Le cinéma bourgeois n’en a toujours pas fini avec le film choral. Après la politique du panel provincial de Selon Charlie de Nicole Garcia, Le Héros de la famille s’enfonce dans les coulisses du showbiz niçois (la Côte d’Azur, une destination chérie, cf. La Californie, Riviera). Patron d’un cabaret en bout de course, un vieux transformiste (Brasseur) met fin à ses jours, laissant un beau bordel derrière lui. C’est qu’elle l’a fait exprès la grande folle : son fils spirituel, un Sylvain Mirouf avec des poils (Lanvin) croyait hériter du gourbi ? Erreur : ses enfants, pas intéressés, récoltent le cadeau et veulent vendre. Mais qui sont-ils, ses enfants ? Une journaliste froide en apparence mais sensible en dedans, un comptable homo qui fait la tronche parce que son père lui file des boutons (tu comprends pas que tu l’aimes ?). Un détail : les progénitures ont une mère chacune. Tandis que la fille a Miou-Miou tient une cave à vin (ça créé du mouvement, un commerce au cinéma), le fils se coltine Catherine Deneuve, aventurière hargneuse que le reste de la famille ne peut pas voir en peinture.
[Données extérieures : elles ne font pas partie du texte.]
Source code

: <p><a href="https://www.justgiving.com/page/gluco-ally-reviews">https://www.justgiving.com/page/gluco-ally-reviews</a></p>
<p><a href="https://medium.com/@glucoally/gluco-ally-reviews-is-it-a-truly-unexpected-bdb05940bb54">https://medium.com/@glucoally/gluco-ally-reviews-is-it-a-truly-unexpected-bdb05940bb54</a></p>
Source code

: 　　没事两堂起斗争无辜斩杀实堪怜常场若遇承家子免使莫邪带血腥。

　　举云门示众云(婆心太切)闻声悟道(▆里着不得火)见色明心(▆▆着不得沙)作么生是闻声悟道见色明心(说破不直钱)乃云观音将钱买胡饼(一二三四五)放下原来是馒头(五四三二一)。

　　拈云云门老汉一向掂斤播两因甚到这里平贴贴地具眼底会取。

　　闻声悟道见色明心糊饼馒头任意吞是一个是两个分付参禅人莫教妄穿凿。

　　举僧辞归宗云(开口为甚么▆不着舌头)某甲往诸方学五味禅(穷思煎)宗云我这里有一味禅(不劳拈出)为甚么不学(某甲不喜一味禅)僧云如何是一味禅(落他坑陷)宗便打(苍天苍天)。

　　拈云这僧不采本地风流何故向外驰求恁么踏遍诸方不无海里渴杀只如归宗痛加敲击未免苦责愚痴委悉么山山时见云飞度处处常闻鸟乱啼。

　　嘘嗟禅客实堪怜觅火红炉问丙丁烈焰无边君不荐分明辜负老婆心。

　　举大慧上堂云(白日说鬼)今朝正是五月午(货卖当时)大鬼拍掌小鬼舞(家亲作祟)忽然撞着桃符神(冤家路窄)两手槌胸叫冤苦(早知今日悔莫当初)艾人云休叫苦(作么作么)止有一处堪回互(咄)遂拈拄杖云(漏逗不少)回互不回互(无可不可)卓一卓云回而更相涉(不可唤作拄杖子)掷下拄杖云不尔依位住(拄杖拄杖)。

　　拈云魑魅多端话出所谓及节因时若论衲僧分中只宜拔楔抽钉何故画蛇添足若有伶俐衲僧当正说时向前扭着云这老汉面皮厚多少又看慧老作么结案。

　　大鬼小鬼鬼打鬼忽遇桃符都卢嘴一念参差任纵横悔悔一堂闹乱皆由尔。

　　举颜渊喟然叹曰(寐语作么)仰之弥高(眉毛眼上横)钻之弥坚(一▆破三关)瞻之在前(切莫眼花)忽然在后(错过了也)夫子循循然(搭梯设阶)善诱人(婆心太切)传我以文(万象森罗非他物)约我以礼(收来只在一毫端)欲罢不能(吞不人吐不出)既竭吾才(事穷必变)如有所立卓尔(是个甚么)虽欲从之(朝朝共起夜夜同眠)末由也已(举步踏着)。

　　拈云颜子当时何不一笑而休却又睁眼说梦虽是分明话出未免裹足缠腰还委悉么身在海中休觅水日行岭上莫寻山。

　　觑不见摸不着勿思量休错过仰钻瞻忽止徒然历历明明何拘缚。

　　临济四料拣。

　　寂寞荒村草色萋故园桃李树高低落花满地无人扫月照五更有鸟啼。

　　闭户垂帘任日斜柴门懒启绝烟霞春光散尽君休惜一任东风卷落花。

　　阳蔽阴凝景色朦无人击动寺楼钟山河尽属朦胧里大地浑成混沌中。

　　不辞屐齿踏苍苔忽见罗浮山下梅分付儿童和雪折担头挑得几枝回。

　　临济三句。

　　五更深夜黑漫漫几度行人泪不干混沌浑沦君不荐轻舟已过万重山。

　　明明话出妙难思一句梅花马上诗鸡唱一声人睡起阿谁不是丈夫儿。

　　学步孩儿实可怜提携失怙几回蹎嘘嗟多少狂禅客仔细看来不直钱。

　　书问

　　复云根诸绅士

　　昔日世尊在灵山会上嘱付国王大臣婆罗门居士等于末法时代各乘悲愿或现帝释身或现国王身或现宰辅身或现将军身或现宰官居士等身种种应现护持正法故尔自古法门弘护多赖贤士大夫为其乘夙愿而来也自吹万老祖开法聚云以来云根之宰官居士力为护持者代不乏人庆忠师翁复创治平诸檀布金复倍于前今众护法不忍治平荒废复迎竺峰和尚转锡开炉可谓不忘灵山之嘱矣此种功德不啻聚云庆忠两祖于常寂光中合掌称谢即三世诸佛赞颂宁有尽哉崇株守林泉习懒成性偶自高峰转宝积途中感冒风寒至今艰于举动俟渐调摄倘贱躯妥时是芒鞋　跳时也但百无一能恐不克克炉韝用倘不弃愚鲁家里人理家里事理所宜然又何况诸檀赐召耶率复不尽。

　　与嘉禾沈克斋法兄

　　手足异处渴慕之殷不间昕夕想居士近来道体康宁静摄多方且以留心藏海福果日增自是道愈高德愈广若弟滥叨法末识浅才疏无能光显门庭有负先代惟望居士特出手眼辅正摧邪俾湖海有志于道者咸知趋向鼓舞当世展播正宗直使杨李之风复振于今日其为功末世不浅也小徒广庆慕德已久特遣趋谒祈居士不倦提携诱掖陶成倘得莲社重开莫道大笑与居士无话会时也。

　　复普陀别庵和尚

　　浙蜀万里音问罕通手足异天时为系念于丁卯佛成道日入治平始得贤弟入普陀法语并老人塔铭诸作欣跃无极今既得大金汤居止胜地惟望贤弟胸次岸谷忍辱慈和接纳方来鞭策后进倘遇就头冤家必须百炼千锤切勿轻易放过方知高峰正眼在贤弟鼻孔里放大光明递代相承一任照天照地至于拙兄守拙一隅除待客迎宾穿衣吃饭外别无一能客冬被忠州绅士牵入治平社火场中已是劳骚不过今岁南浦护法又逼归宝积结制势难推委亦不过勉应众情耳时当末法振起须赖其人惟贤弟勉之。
Autant Garcia aime butiner, autant Klifa aime démêler. Le film est drôle pour ça, parce qu’il a toujours peur de manquer. Alors il meuble : une exposition par-ci, un hommage par là (avant, Thierry Klifa allait en projection presse pour Studio Magazine), une petite scène onirique (ah, l’oeil qui frise du fantôme de Claude Brasseur). Mais de mouvement, de progression dramatique, d’évolution psychologique, niet. Klifa se contente de rééquilibrer son équation, c’est-à-dire accorder le même temps de parole à chacun et couper les personnages en deux. Ce qui implique deux illustrations opposées, donc, deux scènes, donc une bobine tournée. Prenons Catherine Deneuve : elle débarque, mystérieuse, après tout le monde. Puis elle éperonne Miou-Miou, ex-rivale d’un temps révolu mais encore douloureux (côté garce) avant de pactiser pompette, une flûte de champagne à la main (côté tendresse). Culture Studio oblige, les stars règnent en invitées monarchiques. Tel Patrick Sabatier dans Avis de recherche, Klifa leur dit merci, leur tend des bouquets de roses, reconstitue leurs heures de gloire. A Deneuve toujours, il exhume le boudoir de Belle de jour (« Luis, si tu nous regardes »). Il enregistre fébrilement Béart au micro (« applaudissez Emmanuelle, notre star glamour nationale »). Ainsi de suite…
Autant de formules poussives qui ne prêtent pas à conséquence. Car Le Héros de la famille n’est pas antipathique dans le sens où il ne parvient pas à être pris pour un film, même s’il le prétend, bien sûr (notamment quand son auteur trentenaire filme des conversations entre femmes mûres ou quand il montre la souffrance d’un vieux beau has been). La comparaison avec Selon Charlie s’impose encore : le film de Nicole Garcia est détestable pour cette sérénité de prêtresse, cette manière de juxtaposer l’élégance formelle au cogito bourgeois et d’en tirer non seulement une figure mythique, autoritaire, mais aussi un raisonnement (le côté « j’ai vu ce que personne ne voyait dans l’oeil du maire ou du facteur »). Celui de Klifa ne maîtrise rien. Il n’y arrive pas, trop émerveillé, trop farfouilleur, tout heureux d’être là. La présence d’un chanteur de La Nouvelle Star, dans un rôle secondaire dédié à la posture béate, n’est peut-être pas si incongrue que cela. C’est sûr, ce gamin aux yeux gourmands et au percing diamanté, c’est Klifa qui semble hurler : « Showbiz je t’aime, venez tous jouer avec moi au cinéma français ».